Race to the Top sounds like more time and money spent on paperwork than on engaging students in learning. I don’t always want to be a skeptic, so if there is anything positive about RTTT, please someone, share it with me.


  1. Welcome back! I'm glad your blog is up and running.

  2. Thanks for doing the research on this topic!

  3. Great piece! A lot hinges on that "student growth" measure. I do think teacher quality is absolutely essential & pay should be linked to quality, but how you measure quality is the $6 million question. Way too easy to pin the whole thing on standardized test scores, which doesn't promote good teaching. How about 360-degree performance reviews, as businesses often use? Teachers would get eval'd annually by their principal, peers, students, parents, even submit a brief self-eval as part of the process ("how did I do this year?"). Test scores could factor in, to ensure that kids aren't completely missing the basics...but should be just a fraction of performance measurement, so that someone who's teaching to the tests but not really "growing" students wouldn't have an unfair advantage. Yes, a 360-degree system would be complicated, but technology could help. Some brave state needs to take on this challenge & work w/teacher union to pilot this kind of system, or something like it. Or maybe someone already is, but we (I) don't know about it?
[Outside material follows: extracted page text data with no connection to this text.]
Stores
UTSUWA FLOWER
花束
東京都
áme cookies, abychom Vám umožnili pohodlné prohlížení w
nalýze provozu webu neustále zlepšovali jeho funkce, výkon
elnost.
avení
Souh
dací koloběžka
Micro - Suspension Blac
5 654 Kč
  4. I saw "Race to Nowhere" last night confirming my concerns about the community in which I live. The school system is only part of the problem.

    Since funding always seems to be the problem, why hasn't anyone in this state had the courage to repeal Proposition 13? All our funding problems started there. (Dig up the documentary "First to Worst" for more info.)

    If we still have problems after that, disolve the teacher's union and put a merit system based on academic, social and life skills achieved in their students and parent surveys.

    Anyone want to join me in setting up a charter school in Lamorinda? I think its time.